Though I’m not black or a comedian, I share some of that same devastation personally as well. I grew up listening to Cosby’s comedy acts on cassette tape on repeat. I can recite the entire “The Chicken Heart that Ate up New York City” bit by heart, or the one about his friends racing go-carts. The Cosby Show was one of the few (and I mean very few!) shows I was allowed to watch growing up. I still remember the episode where he has a trippy bad dream after eating too much spicy food and his daughter is playing a purple saxophone. I have no idea why I remember that stuff, but it’s great. I was also upset to find out about all the horribly things did. For years I thought for sure he was one of the “good guys”. It totally sucks.

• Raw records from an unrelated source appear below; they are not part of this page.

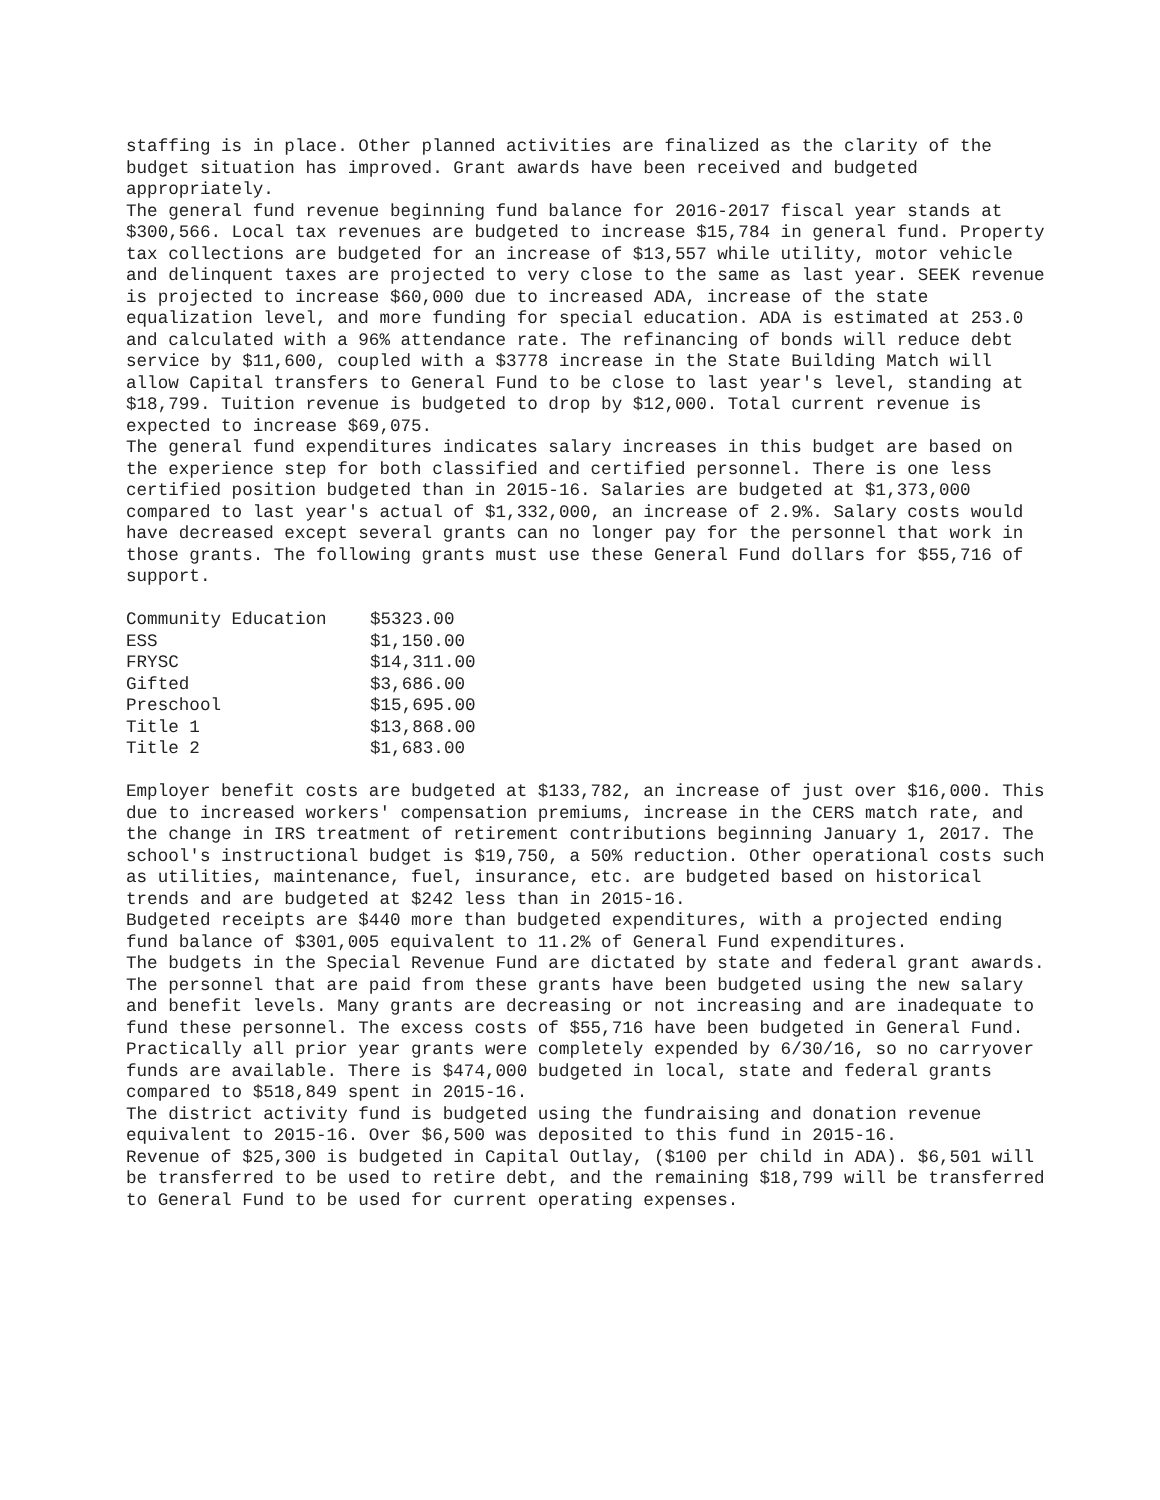staffing is in place. Other planned activities are finalized as the clarity of the budget situation has improved. Grant awards have been received and budgeted appropriately.
The general fund revenue beginning fund balance for 2016-2017 fiscal year stands at $300,566. Local tax revenues are budgeted to increase $15,784 in general fund. Property tax collections are budgeted for an increase of $13,557 while utility, motor vehicle and delinquent taxes are projected to very close to the same as last year. SEEK revenue is projected to increase $60,000 due to increased ADA, increase of the state equalization level, and more funding for special education. ADA is estimated at 253.0 and calculated with a 96% attendance rate. The refinancing of bonds will reduce debt service by $11,600, coupled with a $3778 increase in the State Building Match will allow Capital transfers to General Fund to be close to last year's level, standing at $18,799. Tuition revenue is budgeted to drop by $12,000. Total current revenue is expected to increase $69,075.
The general fund expenditures indicates salary increases in this budget are based on the experience step for both classified and certified personnel. There is one less certified position budgeted than in 2015-16. Salaries are budgeted at $1,373,000 compared to last year's actual of $1,332,000, an increase of 2.9%. Salary costs would have decreased except several grants can no longer pay for the personnel that work in those grants. The following grants must use these General Fund dollars for $55,716 of support.
| Community Education | $5323.00 |
| ESS | $1,150.00 |
| FRYSC | $14,311.00 |
| Gifted | $3,686.00 |
| Preschool | $15,695.00 |
| Title 1 | $13,868.00 |
| Title 2 | $1,683.00 |
Employer benefit costs are budgeted at $133,782, an increase of just over $16,000. This due to increased workers' compensation premiums, increase in the CERS match rate, and the change in IRS treatment of retirement contributions beginning January 1, 2017. The school's instructional budget is $19,750, a 50% reduction. Other operational costs such as utilities, maintenance, fuel, insurance, etc. are budgeted based on historical trends and are budgeted at $242 less than in 2015-16.
Budgeted receipts are $440 more than budgeted expenditures, with a projected ending fund balance of $301,005 equivalent to 11.2% of General Fund expenditures.
The budgets in the Special Revenue Fund are dictated by state and federal grant awards. The personnel that are paid from these grants have been budgeted using the new salary and benefit levels. Many grants are decreasing or not increasing and are inadequate to fund these personnel. The excess costs of $55,716 have been budgeted in General Fund. Practically all prior year grants were completely expended by 6/30/16, so no carryover funds are available. There is $474,000 budgeted in local, state and federal grants compared to $518,849 spent in 2015-16.
The district activity fund is budgeted using the fundraising and donation revenue equivalent to 2015-16. Over $6,500 was deposited to this fund in 2015-16.
Revenue of $25,300 is budgeted in Capital Outlay, ($100 per child in ADA). $6,501 will be transferred to be used to retire debt, and the remaining $18,799 will be transferred to General Fund to be used for current operating expenses.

Bell, in his documentary tries to grapple with that and in the end comes to a conclusion that he must separate Cosby the man from the art he created, somehow. This is a conclusion come to by a lot of historians who study great but also terrible people. Sculptor Eric Gill comes to mind. But the reviewer at Vulture is pissed off about it.

Most frustratingly of all, in the end, after persuasively illustrating over four hours that this artist and this man are intertwined, Bell decides the best option is to keep them separated. Returning again to the question he raised about how to think about Bill Cosby now, he confesses, “I wanted to hold on to my memories of Bill Cosby before I knew about Bill Cosby. I guess I can, as long as I admit, and we all admit, that there’s just a Bill Cosby we didn’t know.” He suggests that if we can absorb the lessons taught by the good Bill Cosby, then we can create a world where bad Bill Cosbys are less likely to exist. Which: sure, maybe. But that’s a pretty pat note to end on given the complicated, knotty analysis that has preceded it.

The much harder but more honest thing to do is acknowledge that there is no division — or, as Jelani Cobb, writer and Columbia University professor, puts it, “Some people tended to see it as Dr. Jekyll and Mr. Hyde. I think that you could make an argument that it’s all Mr. Hyde.” If you ever admired Bill Cosby, it may hurt to hear that. But just about everything in We Need to Talk About Cosby, excluding Bell’s own conclusion, suggests that Cobb is absolutely right.
-Jen Chaney, We Need to Talk About Cosby Wrestles With a Fractured Legacy, (emphasis mine)

See what the reviewer did there? I’m not sure who this professor she quotes is, but it’s a perfect statement of contemporary social justice: There is no Dr. Jekyll. There is only Mr. Hyde. And Mr. Hyde can NEVER be forgiven. How dare you even suggest a framework where it might be possible to forgive Bill Cosby? That’s not “honest”. How dare you!?

This right here is a key contrast to the gospel. The gospel says: yes, you really did do all these terrible things. In fact, they are even more awful and sinful and evil and destructive than you can even imagine. BUT, Jesus forgives you. Yes, if you clean up your act and become a better person, that’s great, but it’s not required. In fact, there may be little you can do to can’t fix the past anyway, but you don’t need to. You can be reconciled to God and also reconciled to others through the power of his forgiveness.

Justice has a sword, but it has a flat edge as well.